Еще через неделю, в один из серых, ветреных и дождливых дней, которыми так богата местная весна, собравшись на небольшом кладбище на самой окраине города, они слушали, как священник читает молитву над гробом Фейс.

Хоуп стояла рядом с Котти, опустив голову и спрятав лицо под черной вуалью. Мысли у нее были мрачные, горе истощило ее волю и силы. Она почти не слушала священника, да если б и захотела, вряд ли услышала бы: порывистый ветер сдувал слова с его губ и относил в сторону.

Через несколько дней после первого удара Фейс немного оправилась, и Хоуп надеялась, что она выздоровеет. Но два дня назад, когда утром Хоуп пришла узнать, что принести матери на завтрак, она нашла ее без сознания на полу. Фейс была одета и, очевидно, собиралась спуститься вниз. На крик Хоуп прибежал Котти, тотчас послал за доктором Дженкинсом, но было слишком поздно – Фейс уже была мертва.

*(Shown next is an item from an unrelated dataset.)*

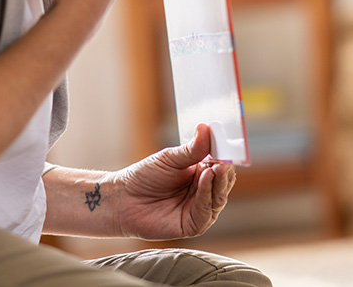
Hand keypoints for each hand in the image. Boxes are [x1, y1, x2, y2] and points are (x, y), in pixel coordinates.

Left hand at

Всхлипывания стоявшей рядом Чарити вернули Хоуп к действительности. Сестра вцепилась ей в руку, и ее тело сотрясалось от рыданий. Хоуп обняла девочку и окинула взглядом присутствовавших на похоронах. Отдать последнюю дань уважения пришли все работники «Короны», большинству которых Фейс так или иначе помогала, и даже несколько состоятельных постоянных посетителей таверны. Хоуп почувствовала признательность ко всем этим людям. Пусть ее мать и прибыла на эту землю презираемой всеми арестанткой, но покидает ее уважаемым человеком.

Если бы Котти не купил для Фейс «билет на свободу», ее похоронили бы на кладбище для осужденных, но теперь этого не случится. Хоуп искоса взглянула на Котти – с застывшим лицом он не отрываясь смотрел на гроб. Хоуп знала, как сильно Котти любил Фейс, и ее сердце потянулось к нему.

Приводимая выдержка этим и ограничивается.